La limite de vitesse dans certains secteurs de la VIlle d'Ottawa serait abaissée à 30 km/h, comme l'a déjà fait sa voisine québécoise.

Ottawa baisse la limite de vitesse à 30km/h dans certains secteurs

Face aux nombreuses demandes formulées par les citoyens, la Ville d'Ottawa abaissera la limite de vitesse à 30 km/h dans certaines rues de son territoire où le débit de circulation est plus élevé. Sauf que pour s'assurer que la mesure ait des impacts concrets, il faudra aller plus loin qu'un banal remplacement des panneaux, s'entendent pour dire des élus et l'administration municipale.
« Est-ce qu'un nouveau panneau peut vraiment changer les choses, les gens obéiront-ils ? Même si on diminue la limite, les gens ne la respectent pas. Je sais intuitivement que c'est vrai. Et quand les conducteurs ne respectent pas les règles, il y a chaque fois un tsunami d'appels à mon bureau », a lancé le conseiller municipal du quartier Kitchissippi, Jeff Leiper.
Selon l'administration municipale, il ne faut pas se leurrer et les statistiques sont claires : près de neuf personnes sur dix n'auront pas le pied moins pesant à la suite d'un simple changement d'affiche. Elle a cité l'exemple de Montréal, où un abaissement de la limite de vitesse à 40 km/h n'aurait pas eu d'impact, selon une étude. 
Pour arriver à faire changer les habitudes, il faudra non seulement poursuivre les opérations de surveillance policière mais aussi implanter d'autres mesures d'atténuation de la vitesse, telles le rétrécissement de la largeur de la chaussée ou les dos d'âne, croit M. Leiper.
La politique permettra l'adoption d'une limite de 30 km/h seulement si la vitesse de circulation enregistrée dans le secteur est d'au maximum 35 km/h. Si ce seuil est surpassé, plusieurs critères devront être respectés, entre autres un maximum de trois passages de véhicule de transport en commun par heure et par direction, une présence piétonnière importante, un débit de circulation quotidien inférieur à 2500 véhicules et une largeur d'entrées de cour inférieure à sept mètres. Si la vitesse de 35 km/h est dépassée, une pétition devra aussi être créée et une proportion d'au moins 66 % des résidents touchés devra être en faveur du changement. 

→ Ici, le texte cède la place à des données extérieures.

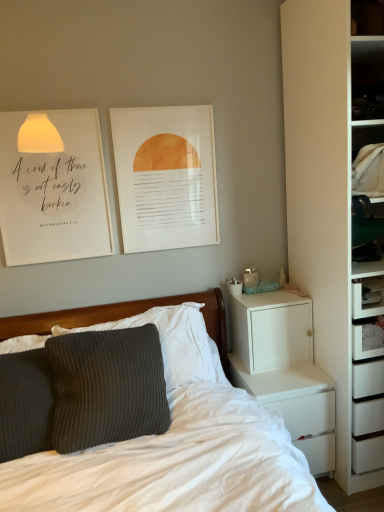
Question: Is white paper at upper left wider than white matte chest of drawers at right?

Choices:
 (A) no
 (B) yes

Answer: (A)

Question: Does white paper at upper left have a larger size compared to white matte chest of drawers at right?

Choices:
 (A) no
 (B) yes

Answer: (A)

Question: Is white paper at upper left smaller than white matte chest of drawers at right?

Choices:
 (A) no
 (B) yes

Answer: (B)

Question: From a real-world perspective, is white paper at upper left beneath white matte chest of drawers at right?

Choices:
 (A) yes
 (B) no

Answer: (B)

Question: Is white paper at upper left looking in the opposite direction of white matte chest of drawers at right?

Choices:
 (A) no
 (B) yes

Answer: (A)

Question: In the image, is matte paper picture frame at upper center on the left side or the right side of white matte cabinet at right?

Choices:
 (A) right
 (B) left

Answer: (B)

Question: Looking at the image, does matte paper picture frame at upper center seem bigger or smaller compared to white matte cabinet at right?

Choices:
 (A) small
 (B) big

Answer: (A)

Question: Is matte paper picture frame at upper center wider or thinner than white matte cabinet at right?

Choices:
 (A) wide
 (B) thin

Answer: (B)

Question: Do you think matte paper picture frame at upper center is within white matte cabinet at right, or outside of it?

Choices:
 (A) outside
 (B) inside

Answer: (A)

Question: Is white matte cabinet at right in front of or behind dark grey textured pillow at left in the image?

Choices:
 (A) behind
 (B) front

Answer: (A)

Question: From a real-world perspective, is white matte cabinet at right above or below dark grey textured pillow at left?

Choices:
 (A) above
 (B) below

Answer: (B)

Question: Does point (297, 334) appear closer or farther from the camera than point (28, 356)?

Choices:
 (A) closer
 (B) farther

Answer: (B)

Question: From the image's perspective, relative to dark grey textured pillow at left, is white matte cabinet at right above or below?

Choices:
 (A) above
 (B) below

Answer: (A)

Question: Considering the positions of point (301, 415) and point (11, 121), is point (301, 415) closer or farther from the camera than point (11, 121)?

Choices:
 (A) closer
 (B) farther

Answer: (B)

Question: Is white matte chest of drawers at right in front of or behind white paper at upper left in the image?

Choices:
 (A) front
 (B) behind

Answer: (B)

Les rues Adelaide, dans le Glebe, ainsi que Gilmour et McLeod, sont des exemples d'artères qui répondent aux critères. 
Le président du Comité des transports, Keith Egli, s'est montré satisfait de cette nouvelle politique, rappelant du même coup que dans certains secteurs comme les zones scolaires, les conducteurs qui roulent trop vite ne sont pas des automobilistes d'ailleurs en ville qui prennent des raccourcis, mais plutôt les parents qui vont déposer les enfants à la porte de l'école. 
À Gatineau, la limite de vitesse dans les rues locales résidentielles est passée de 50 km/h à 40 km/h après l'adoption d'un règlement par le conseil municipal il y a cinq ans. Plusieurs mesures d'atténuation de la vitesse ont également été déployées, comme l'installation de 137 balises flexibles de ralentissement depuis 2014. Selon des relevés, cette dernière stratégie a permis de réduire de 6 km/h la vitesse moyenne des automobilistes. 
Jeff Leiper a affirmé qu'il ignorait si la capitale fédérale avait consulté sa voisine québécoise avant d'aller de l'avant avec son projet.
D'après certaines études, une diminution de la vitesse moyenne de 5 km/h permettrait de réduire annuellement de 15 % le nombre d'accidents de la route.